--- Provided passage ---

The 2025 War on the Rocks Holiday Reading List
The 2025 War on the Rocks Holiday Reading List

The 2025 War on the Rocks Holiday Reading List

WOTR Staff
November 28, 2025

It wouldn’t be the holidays without our annual War on the Rocks book roundup. Check off your gift list or pick a book to enjoy by the fire. Happy reading.

Kerry Anderson

The Warrior Queens: The Legends and the Lives of the Women Who Have Led Their Nations in War, Antonia Fraser (1990). I’ll happily read any history book by Antonia Fraser, but this might be my favorite. The book offers multiple mini biographies of warrior queens throughout history, such as Boadicea, Zenobia, the Rani of Jhansi, and several more. Fraser weaves fascinating themes about women, power, and warfare throughout the various women’s stories.

The Republic of Pirates: Being the True and Surprising Story of the Caribbean Pirates and the Man Who Brought Them Down, Colin Woodward (2008). This wonderfully engaging history book tells the story of the peak period of Caribbean piracy. While I wouldn’t want to be a pirate back then (or now), the story left me much more sympathetic to those who chose or were forced into the pirate life. Woodard wrote another one of my favorite nonfiction books (American Nations: A History of the Eleven Rival Regional Cultures of North America) and is skilled at highlighting crucial themes in history that have relevance to today.

Benjamin Armstrong

Annapolis Goes to War: The Naval Academy Class of 1940 and its Trial by Fire in World War II, Craig Symonds (2025). This book is a micro-history, examining World War II through the experiences of one class from the U.S. Naval Academy. The book includes their time in Annapolis, in addition to their service during the war. It offers not only great stories told by a masterful historian, but also great insights about military education and the preparation of officers who may face the ultimate challenge.

The Pacific’s New Navies: An Ocean, Its Wars, and the Making of US Sea Power, Thomas Jamison (2024). This book examines the rise of the U.S. Navy at the end of the 19th century in an entirely new way: from the vantage point of the Pacific. Using original research in the archives of multiple Pacific nations, in multiple languages, Jamison demonstrates how the Navy was shaped by the wars and maritime developments of the Pacific. Not only does this book offer a deep understanding of the Pacific world that is vital to today, it also demonstrates the complex history of the U.S. security interests west of the California coast.

David Barno

The Mysterious Case of Rudolf Diesel: Genius, Power and Deception on the Eve of World War I, Douglas Brunt (2023). The disappearance of the Diesel engine’s famed inventor in late 1913 sparked enduring speculation about his apparent demise for more than a century. Brunt unravels this mystery in a fast-paced narrative that ends in a shocking speculative conclusion. A compelling account that provided me with fascinating new insights upon the dangerous final years leading to the First World War.

--- Data rows ---

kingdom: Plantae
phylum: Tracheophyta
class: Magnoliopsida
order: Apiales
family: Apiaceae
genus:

---

Set exercise
From the holiday reading list, give the main title (the part before the colon) and the publication year of every book that opens its own entry.

Finished task
The Warrior Queens (1990)
The Republic of Pirates (2008)
Annapolis Goes to War (2025)
The Pacific's New Navies (2024)
The Mysterious Case of Rudolf Diesel (2023)